Monday, September 20, 2010

Day 263

Delightful little girl on the shuttle bus in front of me last Saturday.

She was so dear, but I was not impressed with her father, who bit her pigtails and pulled them with his teeth until she cried out, which he repeated several times while we were waiting in the queue for the bus.   He had a pinched face and a scrawny body, and I took an instant dislike to him.  His other daughter was in the arms of her grandfather, his wife's father, and she looked so sad and solemn that her expression led me to think badly of her father.  Perhaps this little thing has enough spirit to survive this man.  I really hope I am wrong about him.

I heard an horrific report on the radio today about sex trafficking in America, and about the big campaign to shut down the adult services department on craigslist.org, which has actually achieved that demand, it has been shut down. Children as young as 11 and 12 (and many others of course) were being bought and sold each day on this site (and I suppose other sites now too).

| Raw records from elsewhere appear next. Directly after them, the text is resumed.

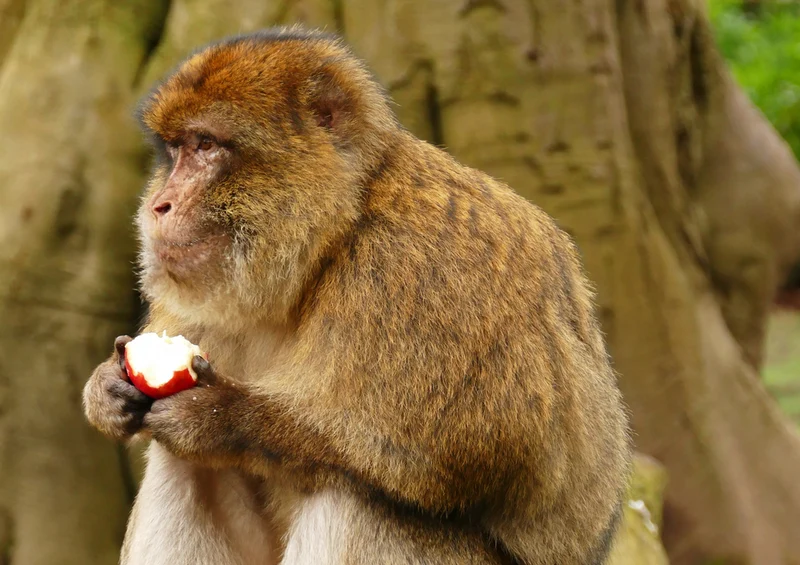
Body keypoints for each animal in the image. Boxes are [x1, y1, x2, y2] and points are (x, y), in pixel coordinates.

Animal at [83, 27, 631, 565]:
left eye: (205, 145)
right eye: (175, 151)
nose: (158, 204)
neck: (333, 238)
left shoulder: (421, 267)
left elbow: (475, 447)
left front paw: (220, 418)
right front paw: (105, 388)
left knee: (356, 499)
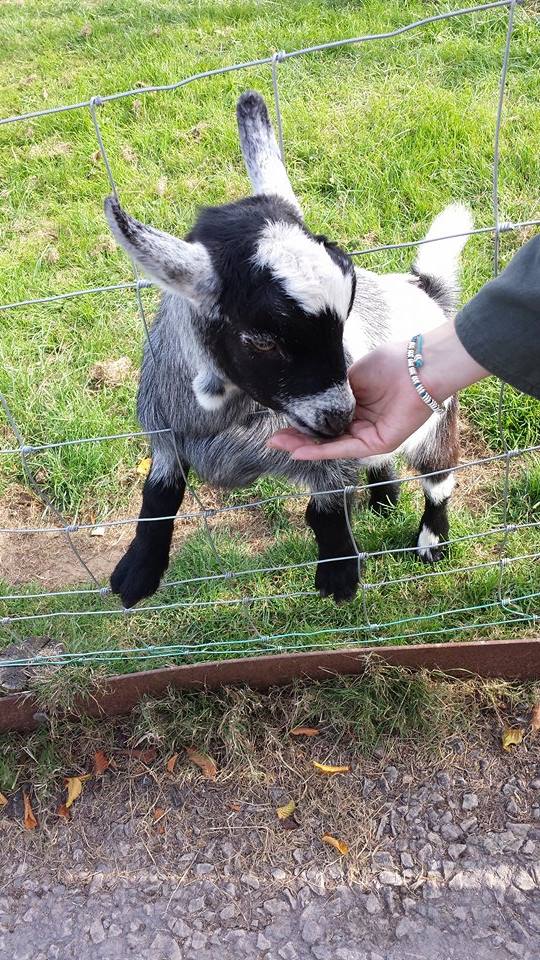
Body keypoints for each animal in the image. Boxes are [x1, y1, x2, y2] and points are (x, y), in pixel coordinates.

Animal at [104, 90, 471, 608]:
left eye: (346, 312)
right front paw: (136, 573)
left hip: (437, 420)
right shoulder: (165, 431)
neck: (224, 421)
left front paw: (338, 573)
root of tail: (426, 290)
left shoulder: (328, 460)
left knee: (439, 479)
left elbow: (326, 507)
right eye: (262, 339)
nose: (341, 418)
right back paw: (383, 501)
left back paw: (431, 541)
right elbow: (157, 495)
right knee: (383, 461)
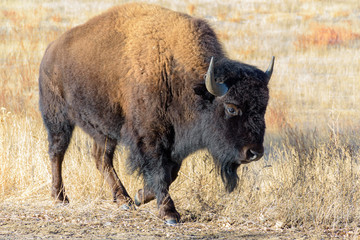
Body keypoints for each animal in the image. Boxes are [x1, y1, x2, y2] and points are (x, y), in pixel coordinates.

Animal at [39, 3, 274, 225]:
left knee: (101, 158)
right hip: (58, 118)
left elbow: (171, 173)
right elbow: (159, 171)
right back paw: (60, 197)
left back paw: (123, 199)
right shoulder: (151, 137)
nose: (254, 153)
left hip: (103, 130)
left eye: (263, 107)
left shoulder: (174, 142)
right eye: (231, 108)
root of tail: (50, 50)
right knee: (57, 153)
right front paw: (169, 213)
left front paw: (139, 196)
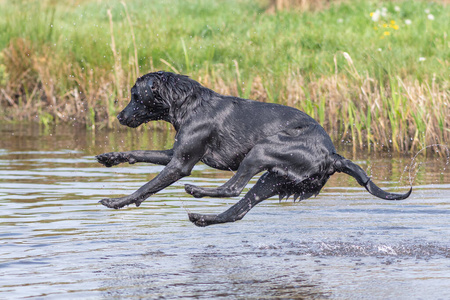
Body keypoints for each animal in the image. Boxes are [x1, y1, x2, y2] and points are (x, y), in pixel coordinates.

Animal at [96, 71, 412, 226]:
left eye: (135, 95)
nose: (120, 116)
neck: (189, 104)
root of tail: (332, 156)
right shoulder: (175, 155)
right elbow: (139, 154)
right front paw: (109, 157)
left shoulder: (181, 164)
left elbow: (146, 187)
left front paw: (117, 202)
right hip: (273, 180)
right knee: (238, 210)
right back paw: (203, 218)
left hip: (261, 151)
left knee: (233, 189)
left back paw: (197, 192)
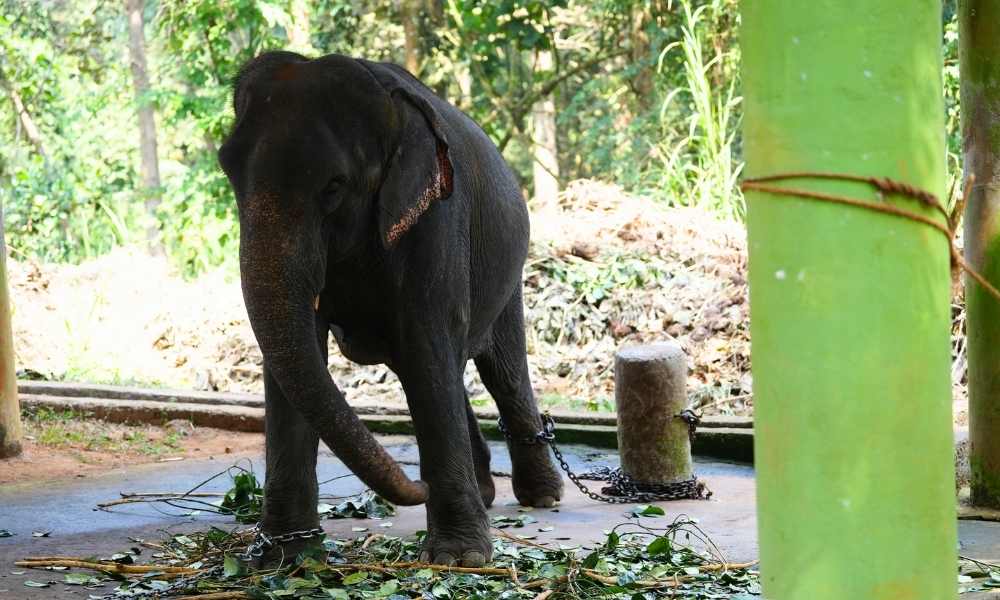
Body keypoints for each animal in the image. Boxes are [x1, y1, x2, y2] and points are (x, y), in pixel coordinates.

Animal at [217, 52, 564, 568]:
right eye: (228, 170)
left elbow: (427, 342)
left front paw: (459, 558)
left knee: (499, 371)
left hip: (508, 275)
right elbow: (298, 359)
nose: (418, 486)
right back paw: (485, 492)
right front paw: (283, 557)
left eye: (334, 185)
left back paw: (542, 496)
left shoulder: (437, 218)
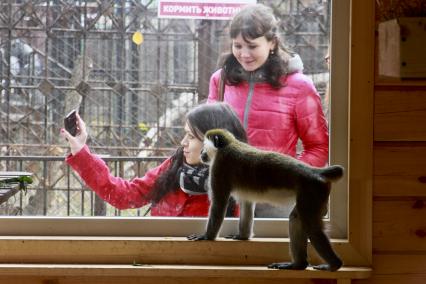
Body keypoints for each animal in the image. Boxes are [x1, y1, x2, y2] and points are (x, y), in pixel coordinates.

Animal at [188, 128, 344, 270]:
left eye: (204, 146)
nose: (201, 152)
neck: (227, 145)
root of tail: (315, 172)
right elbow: (246, 203)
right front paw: (242, 236)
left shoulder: (220, 166)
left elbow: (219, 203)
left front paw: (206, 236)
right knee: (296, 218)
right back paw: (299, 265)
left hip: (312, 191)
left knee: (311, 227)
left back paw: (334, 264)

Apparently the internet has changed the way prostitution works, so that now it is not just women walking the streets, but a client can order someone to be brought to him, just as you would order a book or an item of clothing from an online store.  Which makes it much harder to police, even though it seems as though it has never really been policed properly, mostly a blind eye is turned, on this, the "oldest profession in the world".

A while back Tim and I watched a shattering British movie called London to Brighton, about just such a situation, where an older prostitute (about 24) is ordered by her pimp to take a young runaway girl to an old man and how what ensues thereafter leads to them running for their lives, jumping on a train to Brighton.  Absolutely brilliant and mindbogglingly shocking.

We can thank our lucky stars to have had good parents, to have lived the lives we have lived, because that is all it is, luck.  To be born above or below the railway tracks, is it karma, or just fate?

But even though all these terrible and terrifying things are happening, we still have to get up each morning, we have to live our everyday lives with some measure of happiness, we have to keep the light above and the dark below, ignoring neither.

So here is my symbol for all those girls and women,  finding the door unbolted, the pimps horribly dead, swimming away from the cruelty, away from the suffering, coasting through the blue blue water...
Light and dark, up and down, orange and blue, who are you? 

I ran 2.12 miles (3.41km) in 28 minutes today, hard going, last km easier. (8.12 minutes per km, which is lousy!)